If you think you’re doing me a favor by stating your opinion as fact and telling me what you “know” about my person health,them I’m telling you right now that you are not doing me a favor, I’m not interested, and I’m respectfully asking you to please keep it to yourself.
If you are fully aware that I’m not interested and find it disrespectful, but you are telling me what you “know” about my health because you want to be the “magic person” who gets through to me, then it sounds like this is a whole lot about you and not really about me or my health, and I’m still not interested, and I’m still respectfully asking you to please keep it to yourself.

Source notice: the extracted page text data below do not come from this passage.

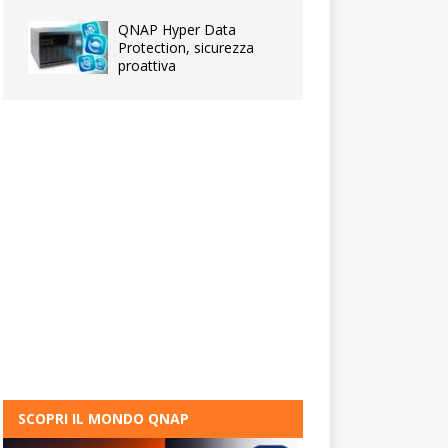
QNAP Hyper Data
Protection, sicurezza
proattiva
SCOPRI IL MONDO QNAP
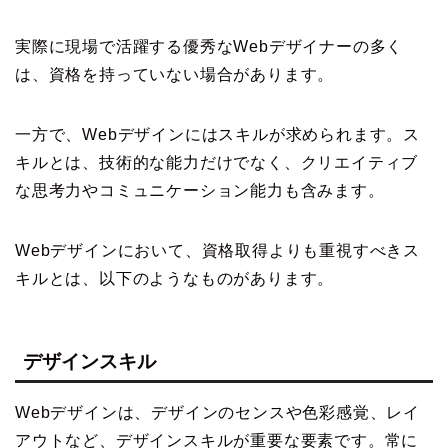
実際に現場で活躍する優秀なWebデザイナーの多く
は、資格を持っていない場合があります。
一方で、Webデザインにはスキルが求められます。ス
キルとは、技術的な能力だけでなく、クリエイティブ
な思考力やコミュニケーション能力も含みます。
Webデザインにおいて、資格取得よりも重視すべきス
キルとは、以下のようなものがあります。
デザインスキル
Webデザインは、デザインのセンスや色彩感覚、レイ
アウトなど、デザインスキルが重要な要素です。常に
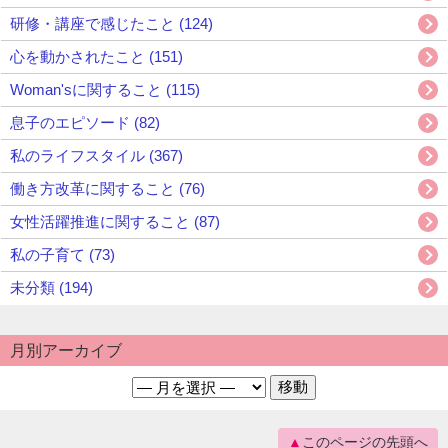
研修・講座で感じたこと (124)
心を動かされたこと (151)
Woman'sに関すること (115)
息子のエピソード (82)
私のライフスタイル (367)
働き方改革に関すること (76)
女性活躍推進に関すること (87)
私の子育て (73)
未分類 (194)
月別アーカイブ
このページの先頭へ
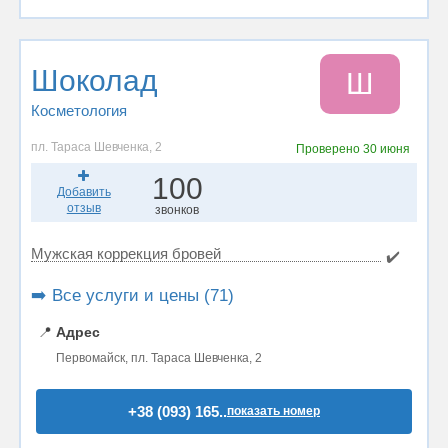
Шоколад
Ш
Косметология
пл. Тараса Шевченка, 2
Проверено
30 июня
100
Добавить
отзыв
звонков
Мужская коррекция бровей
✔️
➡️ Все услуги и цены (71)
📍
Адрес
Первомайск, пл. Тараса Шевченка, 2
+38 (093) 165..
показать номер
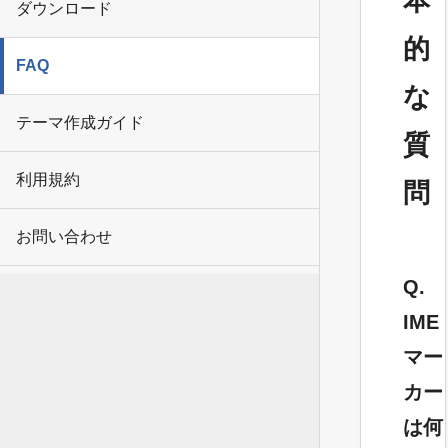
本
ダウンロード
的
FAQ
な
テーマ作成ガイド
質
利用規約
問
お問い合わせ
Q.
IME
マー
カー
は何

I don’t think that obesity is a choice for me, I choose healthy habits and I let my body be at whatever size my body is. I know that opting out of the diet culture was and is a choice for me. It’s a choice I’m making consciously, it’s a choice I stick by and while you don’t have to agree with it, if you want the privilege of discussing my health with me then I require you to respect that choice. Simple as that.